From the seller description: This is a Gibson Mastertone like banjo. It took me 15 years to figure out it wasn't a mastertone because the quality is so good. I bought the banjo in about 1990, it is in great condition and looks like a parts banjo as I was not able to find a serial number. It is an excellent banjo, with a heavy mahogany resonator, and plays very well. The sound is very good.
Looks to be as described. An older copy of a Gibson Mastertone. As with other parts banjos, value just depends on condition and sound. My conversion chart shows @ $1100.00 in US which is less than it would cost to build.
From my perspective, if you're buying it to PLAY, and not to resell for a profit, make arrangements to play it and return it if not satisfactory.
I greatly regret selling off a parts banjo which I was lucky enough to cobble together, waaaayyyy back when i had very little idea what the hell I was doing. Sounded really mellow, and, since I'm a four chord folkie hacker, not a Bluegrass specialist, I didn't need or want something that rings like Earl's.

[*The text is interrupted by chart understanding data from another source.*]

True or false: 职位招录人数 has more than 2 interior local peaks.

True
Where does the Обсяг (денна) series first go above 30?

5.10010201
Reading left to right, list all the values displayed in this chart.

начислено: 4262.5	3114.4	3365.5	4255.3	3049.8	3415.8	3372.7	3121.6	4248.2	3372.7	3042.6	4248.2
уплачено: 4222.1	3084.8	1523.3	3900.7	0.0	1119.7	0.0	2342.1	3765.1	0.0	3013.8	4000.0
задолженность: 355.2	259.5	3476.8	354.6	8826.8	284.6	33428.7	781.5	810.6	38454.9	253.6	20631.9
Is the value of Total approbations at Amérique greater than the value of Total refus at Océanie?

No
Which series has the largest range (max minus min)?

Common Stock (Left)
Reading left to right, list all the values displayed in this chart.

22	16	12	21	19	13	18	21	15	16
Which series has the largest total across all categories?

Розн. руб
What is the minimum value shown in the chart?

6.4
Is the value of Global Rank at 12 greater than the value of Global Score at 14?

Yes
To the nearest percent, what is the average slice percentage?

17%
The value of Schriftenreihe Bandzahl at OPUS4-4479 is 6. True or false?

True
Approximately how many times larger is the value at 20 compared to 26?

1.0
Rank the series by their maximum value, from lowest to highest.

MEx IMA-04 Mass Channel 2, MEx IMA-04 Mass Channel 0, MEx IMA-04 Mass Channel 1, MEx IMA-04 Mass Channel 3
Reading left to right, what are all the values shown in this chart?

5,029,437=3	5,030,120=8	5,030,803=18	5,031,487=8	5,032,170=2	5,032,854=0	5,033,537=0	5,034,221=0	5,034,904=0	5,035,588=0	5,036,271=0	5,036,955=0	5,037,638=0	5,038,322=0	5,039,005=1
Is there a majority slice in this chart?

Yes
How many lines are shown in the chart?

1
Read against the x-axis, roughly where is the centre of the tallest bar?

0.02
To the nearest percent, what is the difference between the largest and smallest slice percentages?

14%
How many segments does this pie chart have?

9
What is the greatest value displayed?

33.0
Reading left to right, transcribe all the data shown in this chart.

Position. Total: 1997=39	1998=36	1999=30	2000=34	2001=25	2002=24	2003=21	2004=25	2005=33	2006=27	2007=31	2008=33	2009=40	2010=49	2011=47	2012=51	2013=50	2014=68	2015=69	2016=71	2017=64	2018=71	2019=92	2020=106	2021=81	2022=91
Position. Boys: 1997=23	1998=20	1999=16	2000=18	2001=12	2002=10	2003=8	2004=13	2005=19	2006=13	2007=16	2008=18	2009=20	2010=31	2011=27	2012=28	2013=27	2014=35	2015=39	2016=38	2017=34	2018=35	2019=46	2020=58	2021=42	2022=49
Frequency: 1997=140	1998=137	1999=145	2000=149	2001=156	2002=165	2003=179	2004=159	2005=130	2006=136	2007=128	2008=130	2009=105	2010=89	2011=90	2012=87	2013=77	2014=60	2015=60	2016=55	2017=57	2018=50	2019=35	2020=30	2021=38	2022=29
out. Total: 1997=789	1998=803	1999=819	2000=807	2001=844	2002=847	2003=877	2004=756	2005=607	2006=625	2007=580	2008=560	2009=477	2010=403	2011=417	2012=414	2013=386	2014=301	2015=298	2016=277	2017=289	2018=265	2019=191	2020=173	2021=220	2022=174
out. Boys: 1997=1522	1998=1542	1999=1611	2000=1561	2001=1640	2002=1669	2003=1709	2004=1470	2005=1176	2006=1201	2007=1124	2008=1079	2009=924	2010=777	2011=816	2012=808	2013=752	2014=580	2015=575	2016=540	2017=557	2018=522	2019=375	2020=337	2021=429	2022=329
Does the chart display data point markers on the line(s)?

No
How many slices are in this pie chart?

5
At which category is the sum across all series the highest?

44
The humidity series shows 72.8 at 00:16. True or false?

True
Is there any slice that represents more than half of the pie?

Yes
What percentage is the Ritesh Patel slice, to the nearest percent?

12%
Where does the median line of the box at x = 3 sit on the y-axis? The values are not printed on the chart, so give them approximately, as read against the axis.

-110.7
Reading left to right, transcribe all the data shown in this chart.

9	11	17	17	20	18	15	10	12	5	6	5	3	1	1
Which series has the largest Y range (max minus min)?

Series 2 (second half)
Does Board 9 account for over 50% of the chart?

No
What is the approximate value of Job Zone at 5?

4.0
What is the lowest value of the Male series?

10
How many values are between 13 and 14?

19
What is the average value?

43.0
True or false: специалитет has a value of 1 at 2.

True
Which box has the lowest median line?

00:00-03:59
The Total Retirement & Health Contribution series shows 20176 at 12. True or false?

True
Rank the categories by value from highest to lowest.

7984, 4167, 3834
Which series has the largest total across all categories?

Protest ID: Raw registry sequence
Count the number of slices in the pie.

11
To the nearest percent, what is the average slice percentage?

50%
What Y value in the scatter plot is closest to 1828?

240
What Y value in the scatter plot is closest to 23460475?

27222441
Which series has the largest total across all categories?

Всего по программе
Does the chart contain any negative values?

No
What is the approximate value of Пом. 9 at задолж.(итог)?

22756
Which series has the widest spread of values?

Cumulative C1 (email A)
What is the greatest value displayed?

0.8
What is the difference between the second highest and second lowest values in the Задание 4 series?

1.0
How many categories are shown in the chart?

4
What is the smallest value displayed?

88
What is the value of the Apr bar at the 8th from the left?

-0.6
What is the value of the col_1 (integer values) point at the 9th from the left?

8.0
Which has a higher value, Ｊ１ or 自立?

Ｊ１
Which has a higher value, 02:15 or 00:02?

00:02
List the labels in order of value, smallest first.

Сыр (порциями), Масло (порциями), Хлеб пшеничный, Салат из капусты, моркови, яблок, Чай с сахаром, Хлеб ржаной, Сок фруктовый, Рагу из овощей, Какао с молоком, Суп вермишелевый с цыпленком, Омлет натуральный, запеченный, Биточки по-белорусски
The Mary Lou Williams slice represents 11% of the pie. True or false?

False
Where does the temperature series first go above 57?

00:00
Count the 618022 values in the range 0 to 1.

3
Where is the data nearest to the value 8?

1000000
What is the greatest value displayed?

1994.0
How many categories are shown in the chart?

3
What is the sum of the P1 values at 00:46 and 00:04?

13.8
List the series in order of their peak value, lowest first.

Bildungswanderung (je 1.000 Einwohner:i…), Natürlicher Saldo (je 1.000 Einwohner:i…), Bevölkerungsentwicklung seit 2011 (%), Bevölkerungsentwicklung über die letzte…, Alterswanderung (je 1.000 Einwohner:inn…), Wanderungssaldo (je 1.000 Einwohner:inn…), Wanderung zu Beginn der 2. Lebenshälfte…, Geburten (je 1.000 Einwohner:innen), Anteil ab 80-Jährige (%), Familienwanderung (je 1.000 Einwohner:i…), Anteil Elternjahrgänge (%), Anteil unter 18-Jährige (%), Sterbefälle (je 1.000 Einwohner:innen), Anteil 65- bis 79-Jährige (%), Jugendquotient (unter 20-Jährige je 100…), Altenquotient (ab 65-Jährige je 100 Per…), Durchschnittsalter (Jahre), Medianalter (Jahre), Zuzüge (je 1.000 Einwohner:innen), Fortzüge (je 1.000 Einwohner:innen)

The bones certainly look good and, if as good as they look, certainly worth what the seller is asking. That's a pretty big IF, however. I'd want return privileges if it doesn't live up to expectations but even that wouldn't be a deal killer for me.
So, are you in the market for something like this and can you afford to take the chance? As much as we'd like to cheer you on from the sidelines, none of us can answer that for you.
Do I see a crack in the rim? Photo 8, showing the inside of the pot and bottom edge of the rim, at about 9-o-clock opposite of the Gibson sticker. Looks like there may be something funky on the inside ply, might just be a surface scratch though.
Thanks for reply's, No sadly i cant afford to take the risk, but that neck shouts pre war Granada to my untrained eye and was wondering what the experts think. Well spotted with the possible crack probably hard to tell unless its sat on your lap ??